What Coxford might not tell you at first is that he left school at 15 and started cutting women’s hair in his 20s, after a short stint in construction work. He shifted into barbering in 1984, in an effort to find “the easiest blue-collar work I could,” he jokes. But, now 55, it’s clear Coxford takes pride in a job well done – a job that gets its success, he says, from 30 per cent location, 30 per cent haircut and 30 per cent personality. The final 10 per cent could just be laziness.

“Even a bad barber will get a strong clientele base if he stays somewhere long enough,” Coxford says an old barber friend used to tell him.

For the last five weeks, Coxford has had an ad out looking for a barber to join him. He had applications from hairdressers who he wouldn’t consider, calls from a few barbers he wouldn’t interview after talking to on the phone and one hairdresser who almost made the cut but wasn’t a good match after a few weeks. This is not to say barbers don’t exist. Shops from the hip Victory Barber & Brand to the long-standing Jimmy’s Barber Shop downtown offer a similar idea, save a few pin-up girls and brash jokes. It’s the culture that’s fading as much as the style, and what Coxford offers is becoming hard to replace.

“I’m not all that fussy, but you want to get along with who you’re working beside,” he says. “Truthfully, the guys in my shop would weed someone out faster than I would.”

Funny enough, Coxford’s quest only came after having to replace his last colleague – Jacqueline Miller – a woman who became well inducted into the boys’ club. Originally a hairdresser herself, she learned the clippers, “cleaned up” Coxford’s well-decorated space and even developed as strong a following as his.

“Jacqueline’s been cutting my hair for the last four years here, so I’m taking a bit of a risk today with Happy,” teases Mike Gavas, a 15-year client.

As Coxford snips through Gavas’ curls, he talks about how he worked alone the first 10 years of his shop, back when it was on Oak Bay Avenue.

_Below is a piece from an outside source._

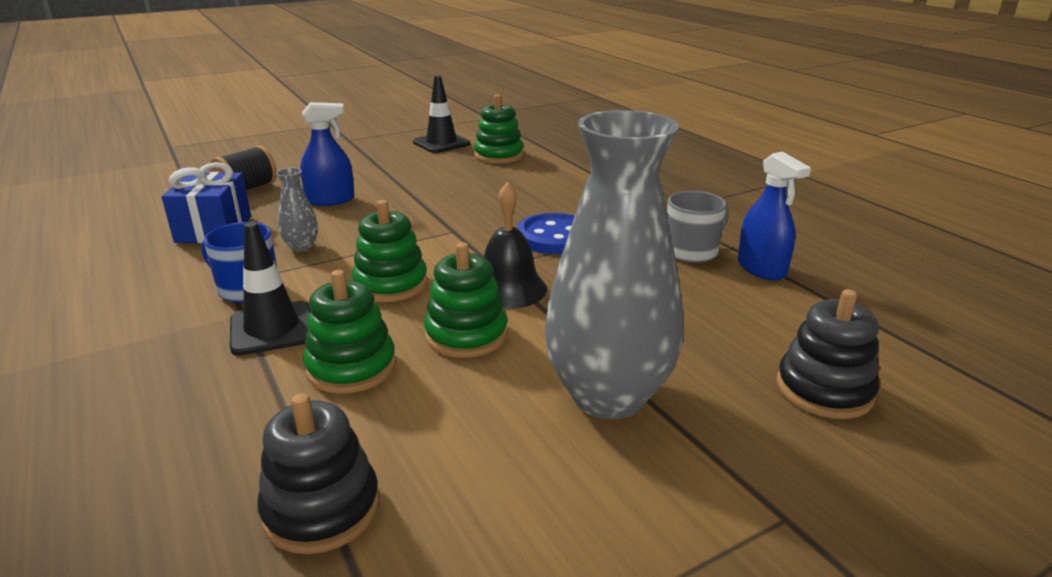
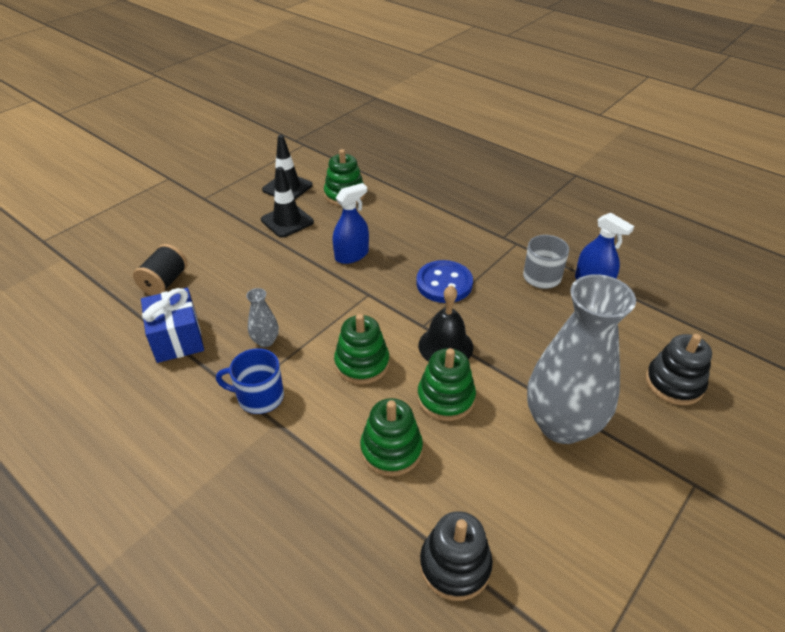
camera: 20 degrees left, 15 degrees up
(272, 328) = (310, 431): black traffic cone -> black traffic cone (287, 221)
(330, 200) = (247, 280): blue spray bottle -> blue spray bottle (351, 255)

Then, how he got lucky with Miller and a few other barbers, and how her help let him work shorter days so he could care for his wife who fell ill for nine months. She’s better now, and “doesn’t want to be cared for anymore,” but with 22 years of business in Oak Bay, Coxford says he only wants to work five-hour days.

“The biggest challenge of working alone is that you don’t get a lunch,” says Coxford. “It’s a cozy shop and we just do walk-ins, but if you have to wait for an hour, I’ll entertain you.”